→ **Document passage**:
⟨

Top 5 Reasons We’re in the Golden Age of Investing

39Thegoldenage

You hear all the time that this is a terrible time to be an investor.  Maybe it’s after the fallout of some scandal, Enron and Worldcom from the early 2000s or Bernie Madoff from 2008 come to mind.  Or maybe it’s that the market is evolving and people caught on the wrong side of that start to complain.  A while back Michael Lewis published Flash Boys which looked at high frequency trading.  One of the takeaways was that Wall Street giants were rigging the game to their advantage at the cost of smaller investors.

flash boys

Of course, it wasn’t limited to Michael Lewis. We seem to be constantly barraged with stories about how investing is terrible now, the odds are stacked against the little guy, the fat cats are taking advantage of everyone.

I’m not an expert on high frequency trading or the million other death knells that people always point to when showing that the market is all screwed up.  The eternal optimist, I actually think this is a great time to be an investor.  Here are my top 5 reasons why we are in the golden age of investing.

5. Decimal stock prices: Today if you look up the price for a stock you get something normal looking like $40.63. However, before 2001, stock prices were quoted in fractions, so that same stock wouldn’t be $40.63, it would be 40⅝.  First off, that was a royal pain the butt.  Quick, which would cost more $20.30 or 20⅜? (20⅜ is more).  We all remember fractions from elementary school, but they aren’t really intuitive in financial applications.

⟩

Records contained in a dataset
⟨

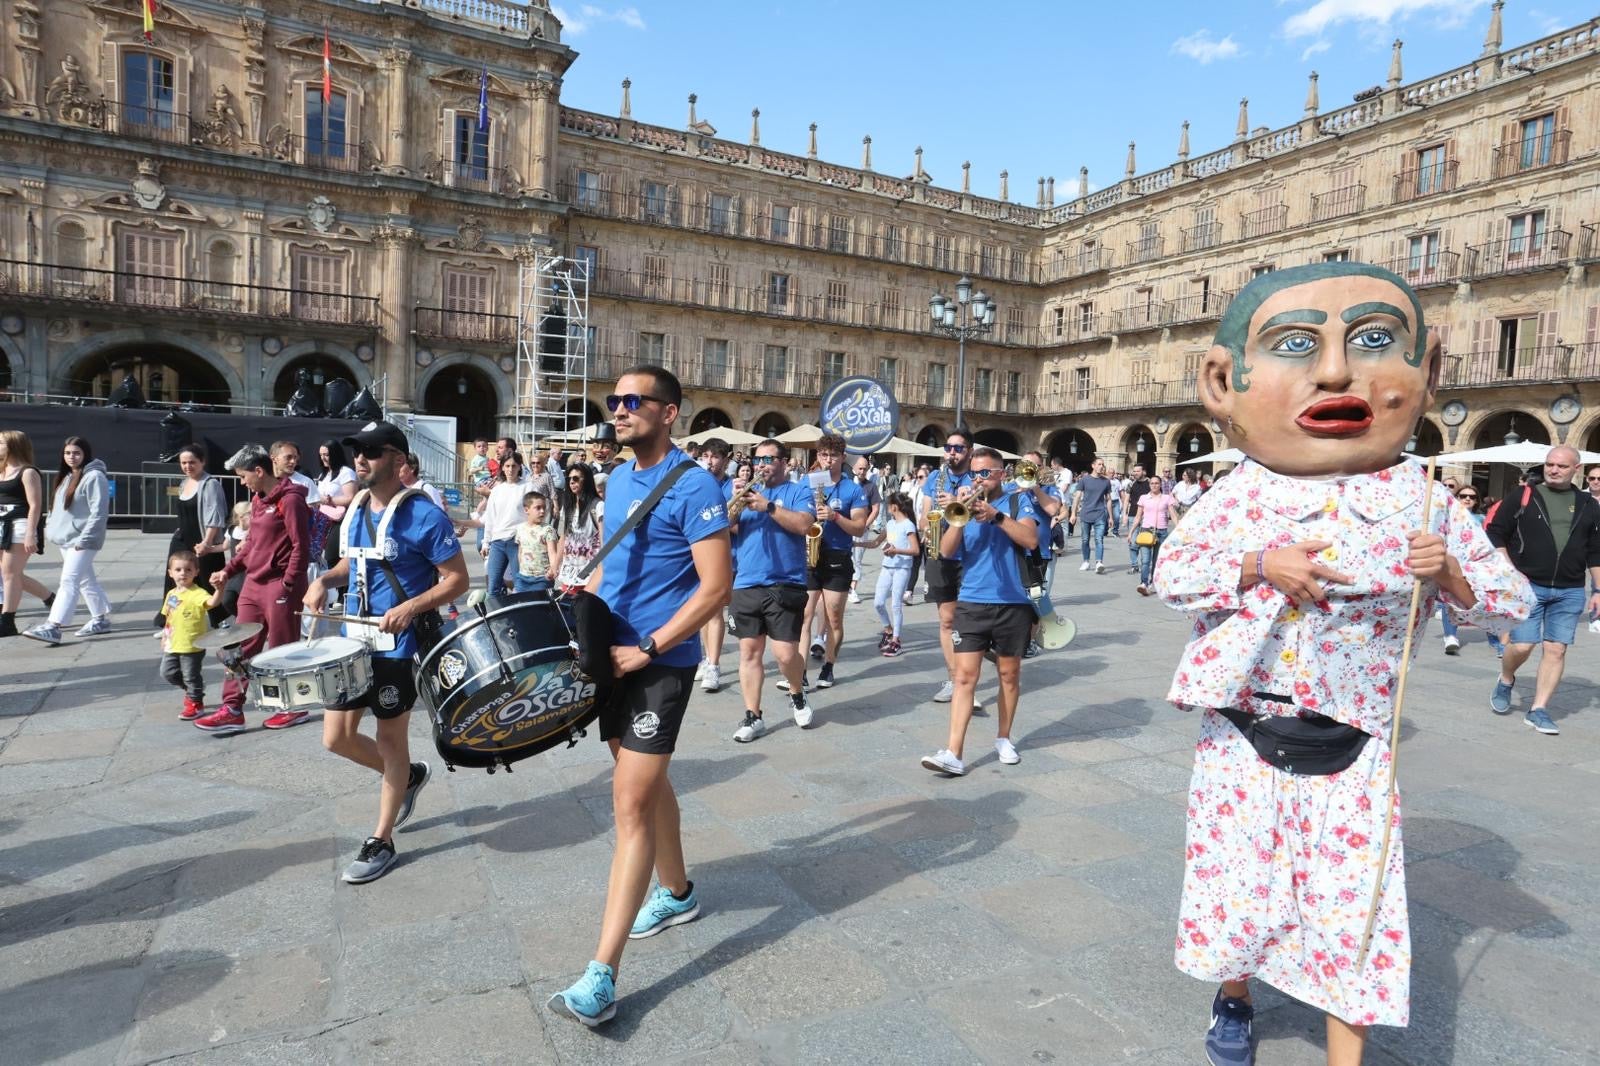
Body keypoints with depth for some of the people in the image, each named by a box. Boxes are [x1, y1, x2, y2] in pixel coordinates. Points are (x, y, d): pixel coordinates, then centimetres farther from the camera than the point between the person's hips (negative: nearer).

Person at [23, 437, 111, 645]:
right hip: (65, 539, 10)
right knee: (86, 580, 15)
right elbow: (60, 508, 25)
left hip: (82, 541, -10)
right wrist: (51, 525, 15)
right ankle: (101, 619, 24)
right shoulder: (66, 477, 17)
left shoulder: (94, 477, -13)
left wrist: (84, 539, -20)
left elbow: (99, 512, -18)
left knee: (69, 582, -13)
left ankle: (53, 627, -16)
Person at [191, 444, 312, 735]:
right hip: (253, 585, 9)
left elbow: (301, 547, -17)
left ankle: (294, 707, 16)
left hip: (280, 587, -9)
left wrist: (287, 586, -17)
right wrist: (228, 570, 12)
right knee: (241, 648, 9)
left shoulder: (290, 499, -14)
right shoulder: (258, 499, 14)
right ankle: (232, 709, 14)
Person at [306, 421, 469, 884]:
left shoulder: (423, 515, -17)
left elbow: (458, 579, -15)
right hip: (354, 638, 7)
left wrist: (410, 607, -28)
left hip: (399, 644, -7)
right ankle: (407, 776, 37)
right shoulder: (356, 509, 6)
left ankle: (381, 842, 21)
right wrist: (325, 579, 0)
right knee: (336, 736, 10)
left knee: (390, 738, 6)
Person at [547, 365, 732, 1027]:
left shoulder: (692, 487, -15)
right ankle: (676, 893, 41)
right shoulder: (618, 479, 10)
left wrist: (645, 649, -21)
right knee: (648, 782, 20)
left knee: (631, 804, -8)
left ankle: (602, 976, -3)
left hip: (661, 663, -8)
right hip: (613, 654, 8)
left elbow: (717, 586, -19)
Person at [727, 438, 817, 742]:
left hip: (786, 585, -4)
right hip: (746, 585, 4)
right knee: (749, 651, 4)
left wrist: (767, 505, -18)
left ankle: (798, 694, 21)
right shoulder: (745, 492, 16)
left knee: (785, 653, -8)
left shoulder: (799, 491, 5)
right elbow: (725, 529, 5)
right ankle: (753, 716, 14)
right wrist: (735, 504, -12)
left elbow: (803, 524, -14)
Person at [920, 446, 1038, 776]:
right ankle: (953, 754, -8)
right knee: (965, 677, -5)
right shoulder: (965, 504, 8)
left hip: (1013, 604, 0)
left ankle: (1003, 738, 31)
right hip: (971, 603, 1)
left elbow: (1031, 540, -14)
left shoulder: (1018, 500, 3)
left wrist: (995, 515, -22)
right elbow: (946, 551, -2)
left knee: (1009, 674, 12)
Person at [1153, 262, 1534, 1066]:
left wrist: (1449, 573, -16)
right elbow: (1169, 574, -6)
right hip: (1243, 735, 0)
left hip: (1350, 745, 1)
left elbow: (1513, 599, 6)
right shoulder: (1239, 494, -6)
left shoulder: (1424, 503, -3)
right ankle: (1234, 997, 42)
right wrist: (1259, 564, -21)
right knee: (1236, 883, 12)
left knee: (1354, 907, 5)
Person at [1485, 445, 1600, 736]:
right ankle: (1506, 681, 23)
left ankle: (1538, 710, 8)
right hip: (1527, 586, -3)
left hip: (1569, 592, 3)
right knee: (1522, 645, -8)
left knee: (1556, 649, 0)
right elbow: (1496, 534, 0)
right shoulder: (1522, 498, 0)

⟩

→ **Work request A**:
Decide whether each statement agrees with the investing article, answering yes or no and quoting the words from it that settle the matter: (i) Stock prices were quoted in fractions before 2001. (ii) The writer claims to be an expert on high frequency trading. (iii) Bernie Madoff published Flash Boys.
→ **Work request B**:
Repeat the investing article word for word between "Of course, it" and "age of investing.", inclusive.
Work from the investing article alone; the items play no part.

→ **Expected answer A**:
(i) Yes: "before 2001, stock prices were quoted in fractions"
(ii) No: "I’m not an expert on high frequency trading"
(iii) No: "Michael Lewis published Flash Boys"

→ **Expected answer B**:
Of course, it wasn’t limited to Michael Lewis. We seem to be constantly barraged with stories about how investing is terrible now, the odds are stacked against the little guy, the fat cats are taking advantage of everyone.

I’m not an expert on high frequency trading or the million other death knells that people always point to when showing that the market is all screwed up.  The eternal optimist, I actually think this is a great time to be an investor.  Here are my top 5 reasons why we are in the golden age of investing.